Тот, кто напал на Аделаиду, две недели пролежал пластом: болел весь позвоночник от шеи до копчика, правая рука была рассечена до кости, с левой стороны было сломано от удара ребро и запястье. Другие грифоны вдруг стали звереть в его присутствии: тянулись к нему острыми клювами и когтями, хрипло ругались. Обидчик ходил, как пришибленный, и, заслышав гневный клекот, все время принимался бормотать извинения. Его не выносили решительно все животные, и вскоре было решено отправить его в ближайший крупный город в сопровождении небольшого конвоя.

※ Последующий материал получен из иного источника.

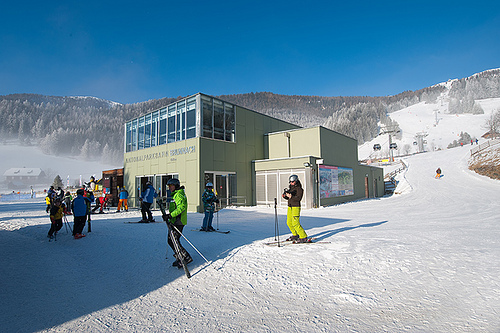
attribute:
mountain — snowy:
[1, 67, 500, 211]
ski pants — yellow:
[284, 204, 309, 238]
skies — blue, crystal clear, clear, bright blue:
[0, 4, 495, 100]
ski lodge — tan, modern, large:
[93, 92, 384, 201]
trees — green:
[6, 67, 497, 156]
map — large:
[318, 164, 357, 200]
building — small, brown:
[4, 167, 48, 188]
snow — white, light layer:
[10, 102, 496, 330]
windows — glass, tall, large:
[124, 91, 236, 155]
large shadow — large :
[2, 201, 341, 332]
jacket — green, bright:
[164, 179, 189, 231]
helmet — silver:
[285, 172, 301, 185]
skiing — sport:
[44, 166, 327, 276]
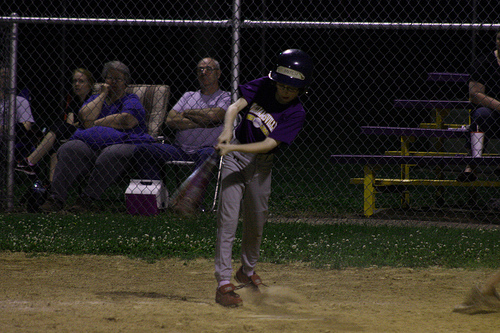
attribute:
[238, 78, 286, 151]
boy — batter, young, playing, player, swinging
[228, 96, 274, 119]
shirt — blue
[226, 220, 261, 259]
pants — gray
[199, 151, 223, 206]
bat — black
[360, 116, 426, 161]
bleachers — purple, yellow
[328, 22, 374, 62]
fence — chain link, tall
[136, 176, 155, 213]
cooler — purple, red, small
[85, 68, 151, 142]
woman — older, sitting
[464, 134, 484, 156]
cup — tall, white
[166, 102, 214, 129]
arms — crossed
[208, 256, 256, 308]
shoes — red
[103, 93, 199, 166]
people — sitting, watching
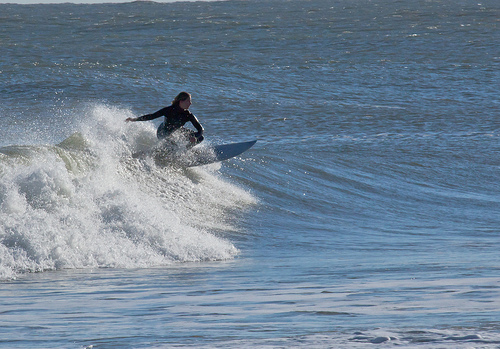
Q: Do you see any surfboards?
A: Yes, there is a surfboard.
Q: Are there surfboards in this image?
A: Yes, there is a surfboard.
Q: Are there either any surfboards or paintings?
A: Yes, there is a surfboard.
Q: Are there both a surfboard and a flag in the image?
A: No, there is a surfboard but no flags.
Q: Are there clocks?
A: No, there are no clocks.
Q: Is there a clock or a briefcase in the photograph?
A: No, there are no clocks or briefcases.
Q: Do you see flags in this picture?
A: No, there are no flags.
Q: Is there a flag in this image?
A: No, there are no flags.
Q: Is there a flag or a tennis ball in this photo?
A: No, there are no flags or tennis balls.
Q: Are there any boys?
A: No, there are no boys.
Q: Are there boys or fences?
A: No, there are no boys or fences.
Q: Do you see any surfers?
A: Yes, there is a surfer.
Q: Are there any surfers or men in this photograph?
A: Yes, there is a surfer.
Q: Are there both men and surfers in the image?
A: No, there is a surfer but no men.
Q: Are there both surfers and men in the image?
A: No, there is a surfer but no men.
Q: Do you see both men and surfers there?
A: No, there is a surfer but no men.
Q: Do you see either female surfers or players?
A: Yes, there is a female surfer.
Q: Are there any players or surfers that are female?
A: Yes, the surfer is female.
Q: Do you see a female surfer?
A: Yes, there is a female surfer.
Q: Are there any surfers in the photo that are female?
A: Yes, there is a surfer that is female.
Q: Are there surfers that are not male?
A: Yes, there is a female surfer.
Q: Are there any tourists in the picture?
A: No, there are no tourists.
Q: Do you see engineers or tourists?
A: No, there are no tourists or engineers.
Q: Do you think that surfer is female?
A: Yes, the surfer is female.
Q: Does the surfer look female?
A: Yes, the surfer is female.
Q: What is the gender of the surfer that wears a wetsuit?
A: The surfer is female.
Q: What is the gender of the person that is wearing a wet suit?
A: The surfer is female.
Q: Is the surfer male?
A: No, the surfer is female.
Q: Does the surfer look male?
A: No, the surfer is female.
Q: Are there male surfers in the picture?
A: No, there is a surfer but she is female.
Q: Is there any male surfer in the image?
A: No, there is a surfer but she is female.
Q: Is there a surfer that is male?
A: No, there is a surfer but she is female.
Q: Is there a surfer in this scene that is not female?
A: No, there is a surfer but she is female.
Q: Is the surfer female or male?
A: The surfer is female.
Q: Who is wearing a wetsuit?
A: The surfer is wearing a wetsuit.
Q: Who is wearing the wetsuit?
A: The surfer is wearing a wetsuit.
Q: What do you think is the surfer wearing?
A: The surfer is wearing a wetsuit.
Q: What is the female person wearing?
A: The surfer is wearing a wetsuit.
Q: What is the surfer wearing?
A: The surfer is wearing a wetsuit.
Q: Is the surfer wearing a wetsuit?
A: Yes, the surfer is wearing a wetsuit.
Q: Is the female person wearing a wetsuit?
A: Yes, the surfer is wearing a wetsuit.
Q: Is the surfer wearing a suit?
A: No, the surfer is wearing a wetsuit.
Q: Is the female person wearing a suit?
A: No, the surfer is wearing a wetsuit.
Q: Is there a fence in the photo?
A: No, there are no fences.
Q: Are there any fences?
A: No, there are no fences.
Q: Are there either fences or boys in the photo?
A: No, there are no fences or boys.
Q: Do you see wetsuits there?
A: Yes, there is a wetsuit.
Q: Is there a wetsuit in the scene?
A: Yes, there is a wetsuit.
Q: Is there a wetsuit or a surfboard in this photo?
A: Yes, there is a wetsuit.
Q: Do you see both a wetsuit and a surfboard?
A: Yes, there are both a wetsuit and a surfboard.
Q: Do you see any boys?
A: No, there are no boys.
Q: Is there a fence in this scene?
A: No, there are no fences.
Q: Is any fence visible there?
A: No, there are no fences.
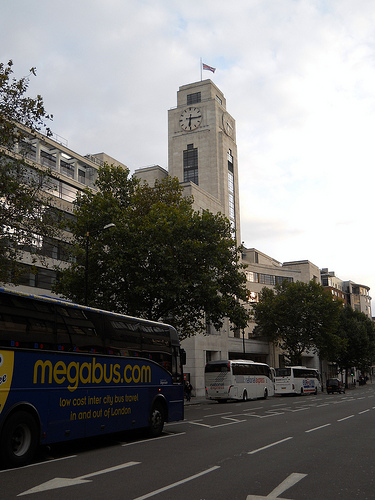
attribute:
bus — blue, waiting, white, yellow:
[1, 286, 186, 462]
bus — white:
[205, 358, 278, 402]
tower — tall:
[168, 78, 240, 241]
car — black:
[329, 379, 344, 393]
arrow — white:
[15, 458, 141, 498]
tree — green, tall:
[55, 162, 253, 339]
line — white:
[249, 433, 295, 455]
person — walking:
[183, 377, 193, 402]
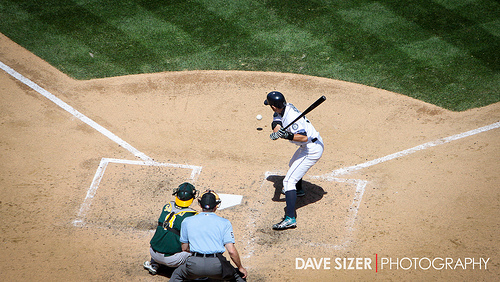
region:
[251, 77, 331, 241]
a man swinging his bat at a ball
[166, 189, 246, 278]
an umpire crouching behind a player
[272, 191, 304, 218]
blue socks on a leg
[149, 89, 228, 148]
sand on a baseball field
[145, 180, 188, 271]
a catcher squatting behind home plate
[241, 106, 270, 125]
a white baseball flying through the air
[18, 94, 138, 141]
white lines draw in the sand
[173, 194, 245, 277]
a man wearing a blue shirt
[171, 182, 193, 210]
a baseball player wearing a yellow hat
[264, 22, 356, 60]
cut grass on a baseball field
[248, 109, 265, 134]
The baseball and its shadow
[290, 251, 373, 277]
The name of the photographer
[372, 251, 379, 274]
The red line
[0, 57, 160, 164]
The third base line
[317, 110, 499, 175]
The first base line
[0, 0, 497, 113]
The infield grass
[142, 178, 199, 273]
The catcher in the green and yellow uniform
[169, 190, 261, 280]
The umpire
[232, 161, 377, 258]
The batter's box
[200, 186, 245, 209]
The base called home plate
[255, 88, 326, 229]
the batter is ready to swing at a baseball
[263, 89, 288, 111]
the batter has a black helmet on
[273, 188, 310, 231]
the batter is wearing blue baseball shoes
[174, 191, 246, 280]
the umpire is wearing protective gear on his head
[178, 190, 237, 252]
the umpire is wearing a blue shirt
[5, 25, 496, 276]
a red clay home plate and green grass field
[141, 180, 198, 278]
the catcher is wearing his cap backwards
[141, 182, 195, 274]
the catcher is squatting to catch baseball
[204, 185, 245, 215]
the home plate is white and trianguler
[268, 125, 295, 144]
the batter is wearing baseball gloves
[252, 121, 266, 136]
The baseball's shadow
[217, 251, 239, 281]
The ball pouch attached to the umpire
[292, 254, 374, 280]
The photographer who took the photo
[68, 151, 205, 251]
Batter's box for right handed hitters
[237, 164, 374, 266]
The currently used batter's box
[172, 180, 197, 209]
The yellow and green helmet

Англор же все больше привыкал к этим местам и начинал искренне любить их - дикие вековые леса, огромные горы и холодное море. Грифон, встреченный им в первый день, узнавал его и подпускал к себе без пререканий. Англор же пытался отучить себя от мыслей, что он всадник и хозяин. Ведь это было не так - грифон был напарником и соратником, и не только потому, что имел острый клюв и когти, а значит мог сражаться наравне с всадником. Капитан также часто думал о том, что эти сильные, прекрасные и смертоносные, но такие чистые создания отправятся с его людьми на войну людей против людей. Не их войну. Вообще на самую жестокую и бессмысленную из возможных войн... Англор был еще молод, и много о чем не задумывался. Он привык выполнять приказы, привык, что часто они могут причинить кому-то боль, а то и забрать чью-то жизнь, он знал, что воинской доблести не бывает без смерти, и, приходя в храм, вместе со своими воинами просил у богов прощения за отнятые им жизни, даже если его враг заслуживал десять смертей. Однако теперь он начинал ловить себя на том, что не хочет возвращаться к своему генералу, отправившему его искать грифонов... Англор гнал из головы эти мысли - даже если он останется здесь, плюнув на присягу, его люди уведут с собой птиц, да и как он мог не вернуться!?
И еще он часто думал об Аделаиде. Он не понимал совершенно, как она оказалась здесь - кажется, одна-одинешенька на много миль вокруг! Почему ушла от людей, и насколько давно это случилось. Но одно он видел ясно - за взглядом серо-зеленых глаз кипело море горечи. Аделаида заговаривала только с ним да с Джанком. И старый воин почему-то вызывал у нее больше доверия, что несколько огорчало Англора.